What to produce
Here the job is to transcribe the data verbatim while leaving each picture out.

The records
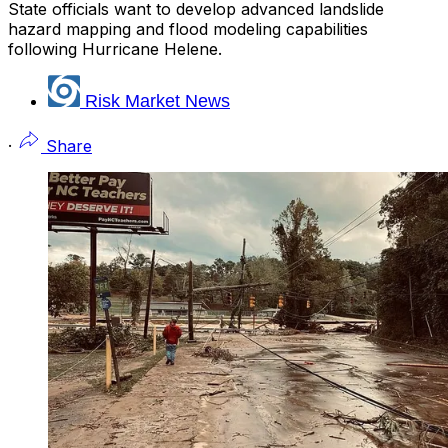
State officials want to develop advanced landslide
hazard mapping and flood modeling capabilities
following Hurricane Helene.
Risk Market News
·
Share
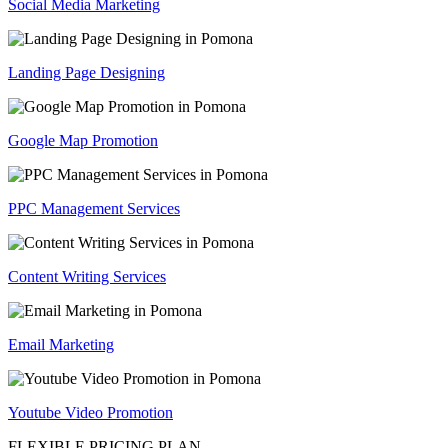
Social Media Marketing
Landing Page Designing
Google Map Promotion
PPC Management Services
Content Writing Services
Email Marketing
Youtube Video Promotion
FLEXIBLE PRICING PLAN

Solution to this exercise
State officials want to develop advanced landslide
hazard mapping and flood modeling capabilities
following Hurricane Helene.
Risk Market News
·
Share
Social Media Marketing
Landing Page Designing
Google Map Promotion
PPC Management Services
Content Writing Services
Email Marketing
Youtube Video Promotion
FLEXIBLE PRICING PLAN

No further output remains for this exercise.